By Allison Jarboe, Features Editor
The OBU Recreation and Wellness Center (RAWC) provides a variety of physical activities that offer a fun experience for students, faculty and staff.
The RAWC’s rock wall often hosts events for children, staff and students, as well as classes and competitions to enrourage physical activity.
7 p.m. Thursday, April 20, the rock wall will be hosting “Bouldering Babes,” a ladies-only climb night.
The event will include snacks, music and climbing tips and tricks.
Climbing has grown in popularity over the past few years at OBU.
“When I started to climb, very few girls climbed,” senior interdisciplinary and rock staff member, Beth Clark said. “Upon arriving at OBU, I had little to no athletic ability and would feel extremely self-conscious when climbing.”
Clark said that often there would only be guys at the wall who seemed to already be skilled climbers and were unintentionally intimidating.
“Because of this, I would seek to climb by myself or only with girls,” Clark said.
Clark’s story of growth and persistence as a climber began to inspire other female students, encouraging more girls to go climb.
Clark was a Tri-W during welcome week and introduced new female students to climbing.
“Right off the bat, she got me sort of interested in the idea of climbing at the wall at OBU,” freshman art major, Josie Edgar said.
“I only climbed a few times last semester, but I decided to sign up for the intro class for the spring. I started climbing a lot more once I was in the class, and it got to the point that I was going three to four times a week.”
During Clark’s freshman year when she first began climbing, some of the girls at the wall created “Girls Climb Night,” that occurred every Monday night.
“Having a time specifically set aside for only girls to climb allowed for many of us to band together and try harder climbs than normal,” Clark said.
“Suddenly I felt motivated and began to set goals for myself. These girls were supportive and encouraging.”
The attempt at a weekly climbing time became impractical with conflicting schedules.

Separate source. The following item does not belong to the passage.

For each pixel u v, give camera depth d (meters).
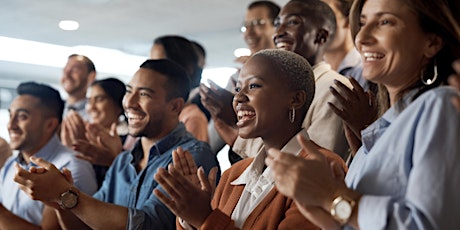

The weekly climb was eventually canceled.
“But neither the confidence I gained nor the idea itself left me,” Clark said.
Clark has now worked at the Wall for three years.
“As more girls have been coming to the rock wall lately, I wanted to share my experience with them,” Clark said. “I want to re-introduce the girls climb event in a special way to help encourage them in their excitement of the sport.”
This past semester, Edgar began actively working on her first climbing routes and started trying out new moves.
“Beth (Clark) has encouraged me all the way through,” she said.
“Climbing may at first seem like an individualistic sport, but I’ve realized more and more that you have to depend on others and learn from each other as you climb.”
Edgar emphasized that encouragement is a crucial part of the sport.
“As I’ve learned more and grown as I climber, I’ve learned more about myself and my faith as well,” Edgar said.
“The harder I push myself, the more that my body wants to quit and the more frustrated I get sometimes.”
Climbing can reflect real life struggles. When struggling to climb up the rock wall, it can reflect the difficulty of handeling real life situations.
“Repeatedly, I have heard my Savior whisper to me in the midst of my frustrations that this, too, is to be for His glory,” Edgar said.
Starting up the girls-only climbing event, Clark hopes that the girls climb night will become a more frequent event.
“Climbing is a simple, fun way to stay active and empower students push themselves to new limits,” Clark said.
While Edgar had intentions of attending the event on April 20th, she recently sprained her ankle and is in a boot.
“That’s not stopping me from going to encourage others,” Edgar said. “I’ll learn from others, and enjoy the climbing community that is budding at our school.”
Edgar said that in her journey as a new climber, she has had to learn to strive for excellence and push herself.
“Excellence honors God and inspires others,” she said.